FRIDAY, SEPTEMBER 30, 2016

Researchers track animal-borne drug-resistant bacteria with genome sequencing

Researchers used whole genome sequencing to determine if drug-resistant bacteria moved from animals to humans in two Denmark disease outbreaks, according to a study published on Monday in EMBO Molecular Medicine.

The researchers determined the outbreaks were caused by animal-to-human transmission of methicillin-resistant Staphylococcus aureus that carries the mecC gene. The gene gives the bacteria resistance to the antibiotic methicillin. Drug-resistant bacterial infections can cause severe and fatal consequences.

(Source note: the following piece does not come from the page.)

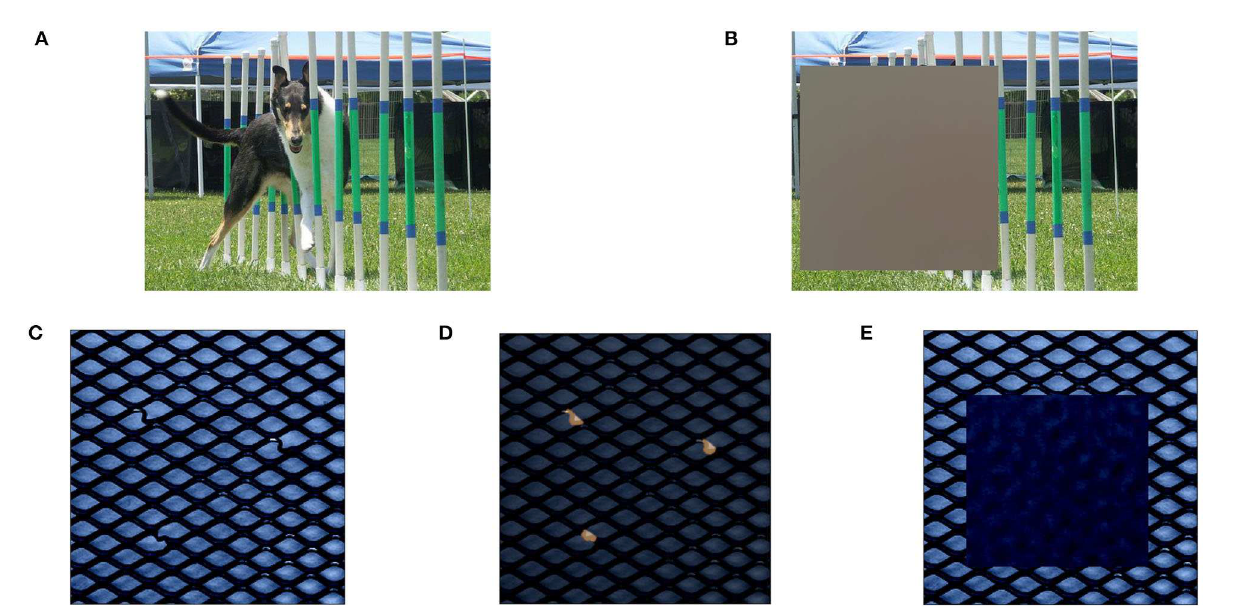
FIGURE2 Demonstration of perturbation with mean reference r in classification (A, B) and anomaly detection (C, E) . In classification, mean reference is capable of completely removing the class signal “dog” in image (B) . In anomaly detection, replacing all areas that contain anomalies [highlighted in image (D) ] with mean reference r introduces new anomalous signals in the resulting data point in image (E) .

Costs of whole genome sequences are dropping and the speed of analysis has increased. As a result, scientists are more able to use whole genome sequencing to conduct disease-related investigations.

"We used whole genome sequencing to see if we could determine if the two disease outbreaks were caused by the same bacterium and to investigate if the pathogens were transmitted from animal to humans or the other way around," Mark Holmes, the senior author of the paper, said. "At first glance, it seems reasonable to expect the same pathogen to be the source of the two outbreaks at the two geographically close locations. By looking at the single differences in nucleotides or SNPs in the DNA sequences of each isolate, it became obvious that two different strains of bacteria were responsible for the two disease outbreaks. In one case, the results also clearly showed that the most likely direction of transmission was from animal to human."

The researchers used an Illumina HiSeq sequencing system to examine the nucleotide sequence of each pathogen. They compared single differences in nucleotides in the two sequences and determined the identity of the pathogens and their routes of infection.

"Our findings demonstrate that the MRSA strains we studied are capable of transmission between animals and humans, which highlights the role of livestock as a potential reservoir of antibiotic-resistant bacteria," Ewan Harrison, a lead author on the study, said.

The researchers said that whole genome sequencing cannot replace other more traditional methods of disease analysis, though it can give scientists an increased ability to distinguish between different pathogens as causes of disease.

MRSA can cause debilitating soft tissue and skin infections, pneumonia and bacteremia.